Android’s primary payload was all the Google services attached to it as a means to continue to drive that information as well as use of those services, on mobile devices.  Unlike the desktop where Google has search locked up, they didn’t really like how either Windows mobile (which would push users primarily to Bing as the default) and Apple’s app centric iOS, could make Google services irrelevant in the mobile space.  And that’s one of the primary reasons Google licensed it for free with some originally liberal terms; it was meant to gain marketshare as rapidly as possible as a means to garner the important developer support.

But that has also become a problem for Google.  Other companies have been usurping the platform and forking it for their own needs (like Amazon and Xiaomi for example) where all the underlying Google services (and user facing apps) have been extricated.  Google of course has been trying to reign in more control with later versions of Android but it’s already too late.  The forked versions are their own respective platforms now.

Google’s biggest threat when it comes to mobile ad revenue is likely going to end up being Facebook.  Facebook similarly builds user profiles but with far more ease because its user readily give up a lot of that information.  And it’s all self-contained on Facebook’s social networking platform.  Google tried to replicate that with Google+ but has had far less reach.  Myself, I’m not a big user of such social networking platforms; but as a early Facebook investor, I’ve been using it as well as Google+.  My main use of Google services before was Picasaweb Albums and the only reason I “upgraded” my profile to a Google+ one was to test it out.

Myself and a few friends ended up finding that Facebook is far more engaging.  It makes sense since most of the presence is there (like your favorite music groups/celebs, various companies, most people that you know).  Google instead has had to resort to various tactics to get user levels and engagement up including initially trying to force (and failing) to make a Google+ profile required for some of their older properties like Picasaweb.  Many users of those services balked though (which is why Google Photos hasn’t yet supplanted Picasaweb; the interface is still there with the “no redirect” flag) because a lot of people (myself included), used Picasa for what it was, an easy to use web based photo gallery.

That of course hasn’t stopped Google from trying to continue to force Google+ down peoples throat.  They did it with YouTube comments (which is mostly about trolling though) where its use now requires that one have a Google+ profile.  This benefits Google+ because people are more than likely to create another Google account just for commenting (aka trolling) purposes; it artificially inflates the Google+ user base in the process (which is why I always take this number games when it comes to total users, ad impressions, page hits, Android marketshare, etc with a huge block of salt).
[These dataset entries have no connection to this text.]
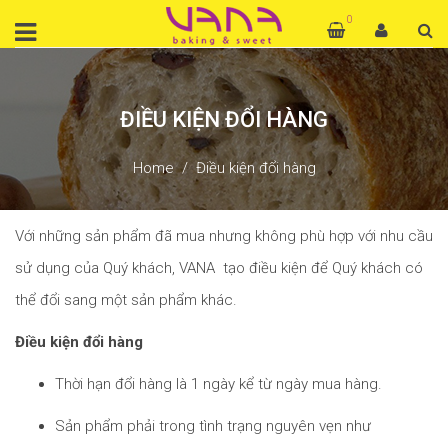
0
ĐIỀU KIỆN ĐỔI HÀNG
Home
Điều kiện đổi hàng
Với những sản phẩm đã mua nhưng không phù hợp với nhu cầu
sử dụng của Quý khách, VANA tạo điều kiện để Quý khách có
thể đổi sang một sản phẩm khác.
Điều kiện đổi hàng
Thời hạn đổi hàng là 1 ngày kể từ ngày mua hàng.
Sản phẩm phải trong tình trạng nguyên vẹn như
Then the big IF will be Microsoft’s mobile strategy under Satya Nadella.  If their focus continues being Apple and not Android, it’s my belief they will remain a marginalized mobile player (as they will be making the same mistake again).  If Microsoft focuses on Android (and it’s ongoing fragmentation) while also offering an attractive alternative for mobile device makers, I believe they can make up that lost ground.  As mentioned, Android has been usurped; Microsoft needs to capitalize on that.  Focusing on iOS (iPhone and iPad) first isn’t going to help them any because as of now, Windows (on mobile) is a niche.  As the Bloomberg article noted, some Android users are going to make the switch to iOS (which has a rich ecosystem to go along with the exceptional build quality of the hardware).  Disrupting Android enough and gaining converts will allow operating from a better position against Apple IMHO.